● AIM OF THE TASK: Can you condense the paragraph in the NAT64 review that begins "Section 2 describes Hairpinning" into a short bulleted list of its main points?

Thanks for the review

Replies below.


El 28/06/10 23:09, Laganier, Julien escribió:
> I have reviewed this document as part of the security directorate's ongoing effort to review all IETF documents being processed by the IESG.  These comments were written primarily for the benefit of the security area directors.  Document editors and WG chairs should treat these comments just like any other last call comments.
>
> Document abstract:
>
>     This document describes stateful NAT64 translation, which allows
>     IPv6-only clients to contact IPv4 servers using unicast UDP, TCP, or
>     ICMP.  The public IPv4 address can be shared among several IPv6-only
>     clients.  When the stateful NAT64 is used in conjunction with DNS64
>     no changes are usually required in the IPv6 client or the IPv4
>     server.
>
> Comments:
>
> The document is a nice read and in a good shape. I have a few comments below:
>
> Section 1.2. "Overview": Repeated use of the term "transport address" but it is only defined later in the Terminology section 2.
mmm, a definition for transport address is provided in the overview 
section before the term is used. In particular, section 1,2 reads:

    In order to be able to
    perform IPv6-IPv4 translation, NAT64 requires state, binding an IPv6
    address and TCP/UDP port (hereafter called an IPv6 transport address)
    to an IPv4 address and TCP/UDP port (hereafter called an IPv4
    transport address).


wouldn't that suffice?

> Suggest moving "1.2 Overview" in its own standalone section numbered 3, just after terminology.
>    


> Section 2 describes Hairpinning and Section 3.8 specifies NAT64 support for Hairpinning. The document states that "Hairpinning support is important for peer-to-peer applications, as there are cases when two different hosts on the same side of a NAT can only communicate using sessions that hairpin through the NAT." I understand that it is important for NAT44 because only RFC1918 ambiguous address space is available for hosts behind NAT44 which can make it impossible for host to communicate. I however do not understand why it is needed with NAT64 where non-ambiguous IPv6 address space is available to hosts behind the NAT64. Why would the host be able to communicate only through a NAT64? It seems that putting an IPv6 router next to the NAT64 would avoid the need for hairpinning NAT64. Maybe I am missing something... If there's a easy explanation, suggest extending the terminology with it.

● ENTRIES SHOWN:
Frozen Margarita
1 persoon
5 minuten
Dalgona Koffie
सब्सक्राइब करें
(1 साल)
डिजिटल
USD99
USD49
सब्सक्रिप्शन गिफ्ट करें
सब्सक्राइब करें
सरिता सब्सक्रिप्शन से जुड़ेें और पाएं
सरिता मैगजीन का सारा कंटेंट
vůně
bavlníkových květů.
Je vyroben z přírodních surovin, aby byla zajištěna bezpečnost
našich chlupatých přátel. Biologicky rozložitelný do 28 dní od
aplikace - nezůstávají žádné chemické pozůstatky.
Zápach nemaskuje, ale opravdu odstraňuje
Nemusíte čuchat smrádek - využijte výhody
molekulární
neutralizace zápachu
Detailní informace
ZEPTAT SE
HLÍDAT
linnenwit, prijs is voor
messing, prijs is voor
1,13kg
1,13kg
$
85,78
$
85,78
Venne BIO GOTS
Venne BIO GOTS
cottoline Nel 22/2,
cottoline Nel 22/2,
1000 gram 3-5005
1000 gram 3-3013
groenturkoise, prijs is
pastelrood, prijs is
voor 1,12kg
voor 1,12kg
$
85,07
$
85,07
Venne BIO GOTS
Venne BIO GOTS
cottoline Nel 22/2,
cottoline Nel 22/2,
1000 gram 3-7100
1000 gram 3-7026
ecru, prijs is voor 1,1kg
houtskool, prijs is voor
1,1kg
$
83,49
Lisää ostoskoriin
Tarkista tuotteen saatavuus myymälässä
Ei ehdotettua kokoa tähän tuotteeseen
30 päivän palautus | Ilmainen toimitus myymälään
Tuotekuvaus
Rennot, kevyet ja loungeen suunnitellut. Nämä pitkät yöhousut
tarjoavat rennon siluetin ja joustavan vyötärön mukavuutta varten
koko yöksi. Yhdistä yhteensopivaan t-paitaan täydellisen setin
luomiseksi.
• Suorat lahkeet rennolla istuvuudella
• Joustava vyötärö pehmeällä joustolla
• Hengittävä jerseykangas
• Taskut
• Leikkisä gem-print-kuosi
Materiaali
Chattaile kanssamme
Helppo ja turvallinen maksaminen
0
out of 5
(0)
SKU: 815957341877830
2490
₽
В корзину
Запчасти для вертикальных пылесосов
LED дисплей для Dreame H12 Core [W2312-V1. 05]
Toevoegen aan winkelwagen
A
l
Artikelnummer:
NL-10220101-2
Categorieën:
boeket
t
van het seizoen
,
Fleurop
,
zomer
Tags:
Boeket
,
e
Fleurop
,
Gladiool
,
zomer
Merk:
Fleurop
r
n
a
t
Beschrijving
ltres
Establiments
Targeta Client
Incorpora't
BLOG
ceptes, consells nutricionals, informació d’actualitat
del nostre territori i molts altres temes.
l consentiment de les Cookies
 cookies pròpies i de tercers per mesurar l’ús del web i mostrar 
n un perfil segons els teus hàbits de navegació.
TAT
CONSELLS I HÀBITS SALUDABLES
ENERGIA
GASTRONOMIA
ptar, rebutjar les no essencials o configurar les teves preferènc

● WORKED SOLUTION:
- Section 2 describes hairpinning, and Section 3.8 specifies NAT64 support for it.
- The document says hairpinning matters for peer-to-peer applications, because two hosts on the same side of a NAT can sometimes communicate only through sessions that hairpin through the NAT.
- The reviewer sees why this matters for NAT44. Hosts behind NAT44 have only ambiguous RFC1918 address space, which can make communication impossible.
- Hosts behind NAT64 have non-ambiguous IPv6 address space, so the reviewer does not see why a host could communicate only through a NAT64.
- Placing an IPv6 router next to the NAT64 seems to remove the need for hairpinning.
- If there is an easy explanation, the reviewer suggests adding it to the terminology.